Following his training in pediatrics, pediatric hematology-oncology and neuro-oncology, Dr. MacDonald has built a career that encompasses clinical, basic and translational research of childhood brain tumors. He has received continuous NIH-sponsored funding support for his research efforts for the past 9 years, which has focused on identification of molecular therapeutic targets of perdiatric brain tumors. Having pioneered the use of microarray technology for the study of pediatric medulloblastoma and astrocytoma, and discovering that the platelet-derived growth factor receptor (PDGFR) is active and over-produced by metastatic tumors and tumors demonstrating more malignant characteristics, respectively, he is now working to translate these and other novel findings to innovative treatments for children with brain tumors.

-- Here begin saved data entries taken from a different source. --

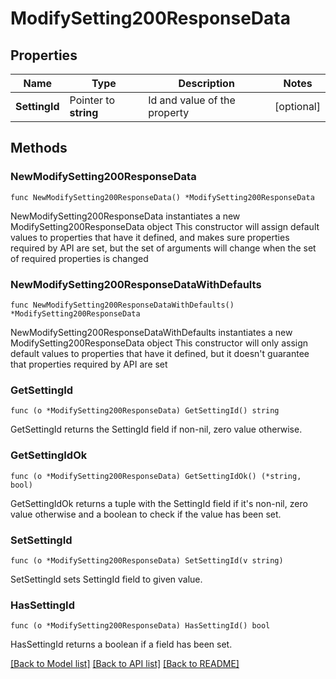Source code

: # ModifySetting200ResponseData

## Properties

Name | Type | Description | Notes
------------ | ------------- | ------------- | -------------
**SettingId** | Pointer to **string** | Id and value of the property | [optional] 

## Methods

### NewModifySetting200ResponseData

`func NewModifySetting200ResponseData() *ModifySetting200ResponseData`

NewModifySetting200ResponseData instantiates a new ModifySetting200ResponseData object
This constructor will assign default values to properties that have it defined,
and makes sure properties required by API are set, but the set of arguments
will change when the set of required properties is changed

### NewModifySetting200ResponseDataWithDefaults

`func NewModifySetting200ResponseDataWithDefaults() *ModifySetting200ResponseData`

NewModifySetting200ResponseDataWithDefaults instantiates a new ModifySetting200ResponseData object
This constructor will only assign default values to properties that have it defined,
but it doesn't guarantee that properties required by API are set

### GetSettingId

`func (o *ModifySetting200ResponseData) GetSettingId() string`

GetSettingId returns the SettingId field if non-nil, zero value otherwise.

### GetSettingIdOk

`func (o *ModifySetting200ResponseData) GetSettingIdOk() (*string, bool)`

GetSettingIdOk returns a tuple with the SettingId field if it's non-nil, zero value otherwise
and a boolean to check if the value has been set.

### SetSettingId

`func (o *ModifySetting200ResponseData) SetSettingId(v string)`

SetSettingId sets SettingId field to given value.

### HasSettingId

`func (o *ModifySetting200ResponseData) HasSettingId() bool`

HasSettingId returns a boolean if a field has been set.


[[Back to Model list]](../README.md#documentation-for-models) [[Back to API list]](../README.md#documentation-for-api-endpoints) [[Back to README]](../README.md)


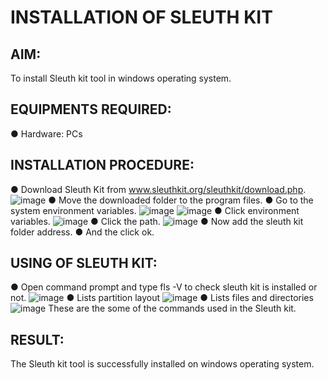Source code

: # INSTALLATION OF SLEUTH KIT 

## AIM:
To install Sleuth kit tool in windows operating system.

## EQUIPMENTS REQUIRED:
●	Hardware: PCs

## INSTALLATION PROCEDURE: 
●	Download Sleuth Kit from www.sleuthkit.org/sleuthkit/download.php.
![image](https://github.com/user-attachments/assets/450d847d-8b68-4d86-adaf-cecbcdf6c618)
●	Move the downloaded folder to the program files.
●	Go to the system environment variables.
![image](https://github.com/user-attachments/assets/e2eaab16-b2ac-4ef4-b2e8-3b8dbe67cc3f)
![image](https://github.com/user-attachments/assets/e42289c4-f088-4ebf-9448-2be800292cc8)
●	Click environment variables.
![image](https://github.com/user-attachments/assets/24118f5b-54b0-4ba9-9048-6d6436bcb7d3)
●	Click the path. 
![image](https://github.com/user-attachments/assets/d75b287e-3ad7-49c8-ba15-2c0eb4208852)
●	Now add the sleuth kit folder address.
●	And the click ok.
## USING OF SLEUTH KIT:
●	Open command prompt and type fls -V to check sleuth kit is installed or not.
![image](https://github.com/user-attachments/assets/2b199ea9-7f8c-45ed-b9d4-3e5452fe6aa7)
●	Lists partition layout 
![image](https://github.com/user-attachments/assets/7f6be7fb-123b-4286-a6a2-dac1ff54c44a)
●	Lists files and directories
![image](https://github.com/user-attachments/assets/1eea9a85-907d-479c-bc91-b6fc97789e22)
These are the some of the commands used in the Sleuth kit.
## RESULT:
The Sleuth kit tool is successfully installed on windows operating system.







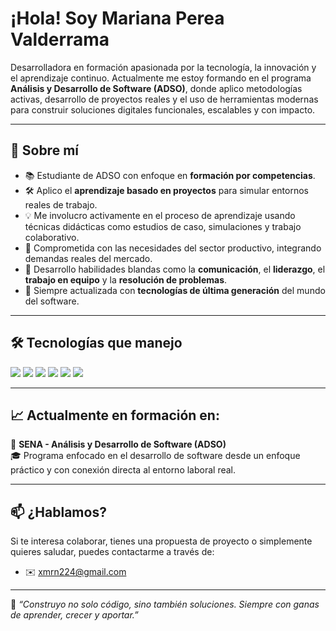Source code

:# ¡Hola! Soy Mariana Perea Valderrama

Desarrolladora en formación apasionada por la tecnología, la innovación y el aprendizaje continuo. Actualmente me estoy formando en el programa **Análisis y Desarrollo de Software (ADSO)**, donde aplico metodologías activas, desarrollo de proyectos reales y el uso de herramientas modernas para construir soluciones digitales funcionales, escalables y con impacto.

---

## 🚀 Sobre mí

- 📚 Estudiante de ADSO con enfoque en **formación por competencias**.
- 🛠️ Aplico el **aprendizaje basado en proyectos** para simular entornos reales de trabajo.
- 💡 Me involucro activamente en el proceso de aprendizaje usando técnicas didácticas como estudios de caso, simulaciones y trabajo colaborativo.
- 🤝 Comprometida con las necesidades del sector productivo, integrando demandas reales del mercado.
- 🎯 Desarrollo habilidades blandas como la **comunicación**, el **liderazgo**, el **trabajo en equipo** y la **resolución de problemas**.
- 🧠 Siempre actualizada con **tecnologías de última generación** del mundo del software.

---

## 🛠️ Tecnologías que manejo

<p align="left">
  <img src="https://img.shields.io/badge/HTML5-E34F26?style=for-the-badge&logo=html5&logoColor=white" />
  <img src="https://img.shields.io/badge/CSS3-1572B6?style=for-the-badge&logo=css3&logoColor=white" />
  <img src="https://img.shields.io/badge/Bootstrap-7952B3?style=for-the-badge&logo=bootstrap&logoColor=white" />
  <img src="https://img.shields.io/badge/React-20232A?style=for-the-badge&logo=react&logoColor=61DAFB" />
  <img src="https://img.shields.io/badge/Python-3776AB?style=for-the-badge&logo=python&logoColor=white" />
  <img src="https://img.shields.io/badge/Qt-41CD52?style=for-the-badge&logo=qt&logoColor=white" />
</p>

---

## 📈 Actualmente en formación en:

📍 **SENA - Análisis y Desarrollo de Software (ADSO)**  
🎓 Programa enfocado en el desarrollo de software desde un enfoque práctico y con conexión directa al entorno laboral real.

---

## 📫 ¿Hablamos?

Si te interesa colaborar, tienes una propuesta de proyecto o simplemente quieres saludar, puedes contactarme a través de:

- ✉️ xmrn224@gmail.com 

---

💬 *“Construyo no solo código, sino también soluciones. Siempre con ganas de aprender, crecer y aportar.”*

Before joining the Aflac Cancer Center to direct the Pediatric Neuro-Oncology Program in September 2009, Dr. MacDonald served as the Clinical Director of Neuro-oncology at Children’s National Medical Center from 1998-2009 and served as Chair of Infant Brain Tumors for the NIH-sponsored Pediatric Brain Tumor Consortium (PBTC) as well as Co-Chair of the PBTC Biology and Angiogenesis Committees since the group’s inception in 1999. In addition to serving on numerous clinical trial committees within PBTC and the Children’s Oncology Group, most prominently as Principal Investigator of the completed Phase I and currently ongoing Phase II study of cilengitide, which he helped to develop from bench-to-bedside, Dr. MacDonald was the institutional Principal Investigator for over 26 clinical trials conducted through PBTC.

One of his additional passions is training the next generation of pediatric scientists, and over the past 10 years, he has mentored 14 students, from undergraduate to graduate and medical, and 9 post-doctoral fellows, the majority of which are now currently conducting oncology research of their own.